## WRITTEN TASK
Copy all lines in the material holding the string "does".

## INPUT MATERIAL

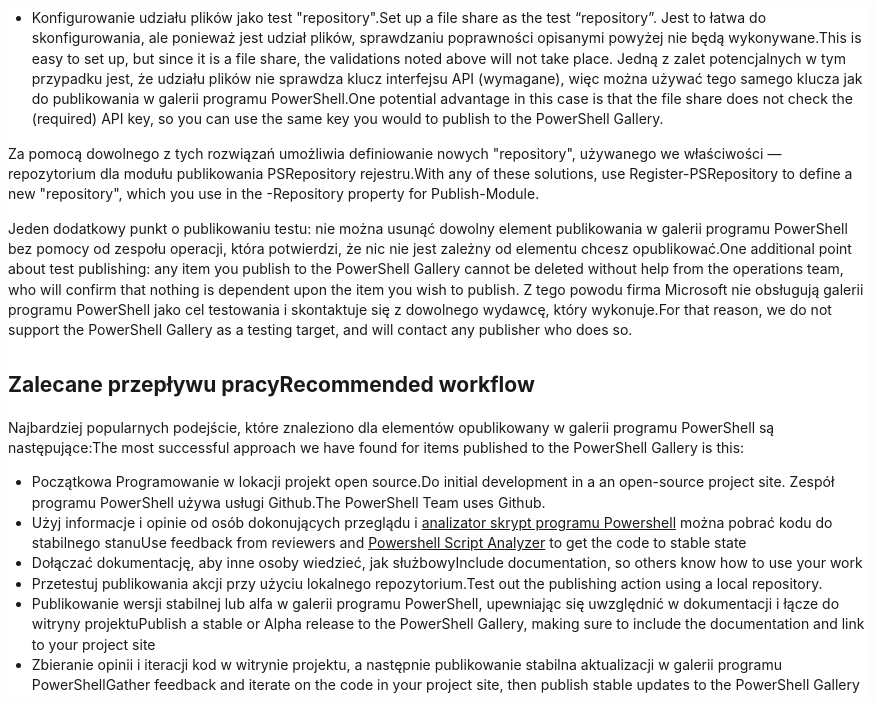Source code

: * <span data-ttu-id="0b94d-243">Konfigurowanie udziału plików jako test "repository".</span><span class="sxs-lookup"><span data-stu-id="0b94d-243">Set up a file share as the test “repository”.</span></span> <span data-ttu-id="0b94d-244">Jest to łatwa do skonfigurowania, ale ponieważ jest udział plików, sprawdzaniu poprawności opisanymi powyżej nie będą wykonywane.</span><span class="sxs-lookup"><span data-stu-id="0b94d-244">This is easy to set up, but since it is a file share, the validations noted above will not take place.</span></span> <span data-ttu-id="0b94d-245">Jedną z zalet potencjalnych w tym przypadku jest, że udziału plików nie sprawdza klucz interfejsu API (wymagane), więc można używać tego samego klucza jak do publikowania w galerii programu PowerShell.</span><span class="sxs-lookup"><span data-stu-id="0b94d-245">One potential advantage in this case is that the file share does not check the (required) API key, so you can use the same key you would to publish to the PowerShell Gallery.</span></span>

<span data-ttu-id="0b94d-246">Za pomocą dowolnego z tych rozwiązań umożliwia definiowanie nowych "repository", używanego we właściwości — repozytorium dla modułu publikowania PSRepository rejestru.</span><span class="sxs-lookup"><span data-stu-id="0b94d-246">With any of these solutions, use Register-PSRepository to define a new "repository", which you use in the -Repository property for Publish-Module.</span></span>

<span data-ttu-id="0b94d-247">Jeden dodatkowy punkt o publikowaniu testu: nie można usunąć dowolny element publikowania w galerii programu PowerShell bez pomocy od zespołu operacji, która potwierdzi, że nic nie jest zależny od elementu chcesz opublikować.</span><span class="sxs-lookup"><span data-stu-id="0b94d-247">One additional point about test publishing: any item you publish to the PowerShell Gallery cannot be deleted without help from the operations team, who will confirm that nothing is dependent upon the item you wish to publish.</span></span>
<span data-ttu-id="0b94d-248">Z tego powodu firma Microsoft nie obsługują galerii programu PowerShell jako cel testowania i skontaktuje się z dowolnego wydawcę, który wykonuje.</span><span class="sxs-lookup"><span data-stu-id="0b94d-248">For that reason, we do not support the PowerShell Gallery as a testing target, and will contact any publisher who does so.</span></span>

## <a name="recommended-workflow"></a><span data-ttu-id="0b94d-249">Zalecane przepływu pracy</span><span class="sxs-lookup"><span data-stu-id="0b94d-249">Recommended workflow</span></span>

<span data-ttu-id="0b94d-250">Najbardziej popularnych podejście, które znaleziono dla elementów opublikowany w galerii programu PowerShell są następujące:</span><span class="sxs-lookup"><span data-stu-id="0b94d-250">The most successful approach we have found for items published to the PowerShell Gallery is this:</span></span>

* <span data-ttu-id="0b94d-251">Początkowa Programowanie w lokacji projekt open source.</span><span class="sxs-lookup"><span data-stu-id="0b94d-251">Do initial development in a an open-source project site.</span></span> <span data-ttu-id="0b94d-252">Zespół programu PowerShell używa usługi Github.</span><span class="sxs-lookup"><span data-stu-id="0b94d-252">The PowerShell Team uses Github.</span></span>
* <span data-ttu-id="0b94d-253">Użyj informacje i opinie od osób dokonujących przeglądu i [analizator skrypt programu Powershell](https://aka.ms/psscriptanalyzer) można pobrać kodu do stabilnego stanu</span><span class="sxs-lookup"><span data-stu-id="0b94d-253">Use feedback from reviewers and [Powershell Script Analyzer](https://aka.ms/psscriptanalyzer) to get the code to stable state</span></span>
* <span data-ttu-id="0b94d-254">Dołączać dokumentację, aby inne osoby wiedzieć, jak służbowy</span><span class="sxs-lookup"><span data-stu-id="0b94d-254">Include documentation, so others know how to use your work</span></span>
* <span data-ttu-id="0b94d-255">Przetestuj publikowania akcji przy użyciu lokalnego repozytorium.</span><span class="sxs-lookup"><span data-stu-id="0b94d-255">Test out the publishing action using a local repository.</span></span>
* <span data-ttu-id="0b94d-256">Publikowanie wersji stabilnej lub alfa w galerii programu PowerShell, upewniając się uwzględnić w dokumentacji i łącze do witryny projektu</span><span class="sxs-lookup"><span data-stu-id="0b94d-256">Publish a stable or Alpha release to the PowerShell Gallery, making sure to include the documentation and link to your project site</span></span>
* <span data-ttu-id="0b94d-257">Zbieranie opinii i iteracji kod w witrynie projektu, a następnie publikowanie stabilna aktualizacji w galerii programu PowerShell</span><span class="sxs-lookup"><span data-stu-id="0b94d-257">Gather feedback and iterate on the code in your project site, then publish stable updates to the PowerShell Gallery</span></span>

## RESPONSE
: * <span data-ttu-id="0b94d-243">Konfigurowanie udziału plików jako test "repository".</span><span class="sxs-lookup"><span data-stu-id="0b94d-243">Set up a file share as the test “repository”.</span></span> <span data-ttu-id="0b94d-244">Jest to łatwa do skonfigurowania, ale ponieważ jest udział plików, sprawdzaniu poprawności opisanymi powyżej nie będą wykonywane.</span><span class="sxs-lookup"><span data-stu-id="0b94d-244">This is easy to set up, but since it is a file share, the validations noted above will not take place.</span></span> <span data-ttu-id="0b94d-245">Jedną z zalet potencjalnych w tym przypadku jest, że udziału plików nie sprawdza klucz interfejsu API (wymagane), więc można używać tego samego klucza jak do publikowania w galerii programu PowerShell.</span><span class="sxs-lookup"><span data-stu-id="0b94d-245">One potential advantage in this case is that the file share does not check the (required) API key, so you can use the same key you would to publish to the PowerShell Gallery.</span></span>
<span data-ttu-id="0b94d-248">Z tego powodu firma Microsoft nie obsługują galerii programu PowerShell jako cel testowania i skontaktuje się z dowolnego wydawcę, który wykonuje.</span><span class="sxs-lookup"><span data-stu-id="0b94d-248">For that reason, we do not support the PowerShell Gallery as a testing target, and will contact any publisher who does so.</span></span>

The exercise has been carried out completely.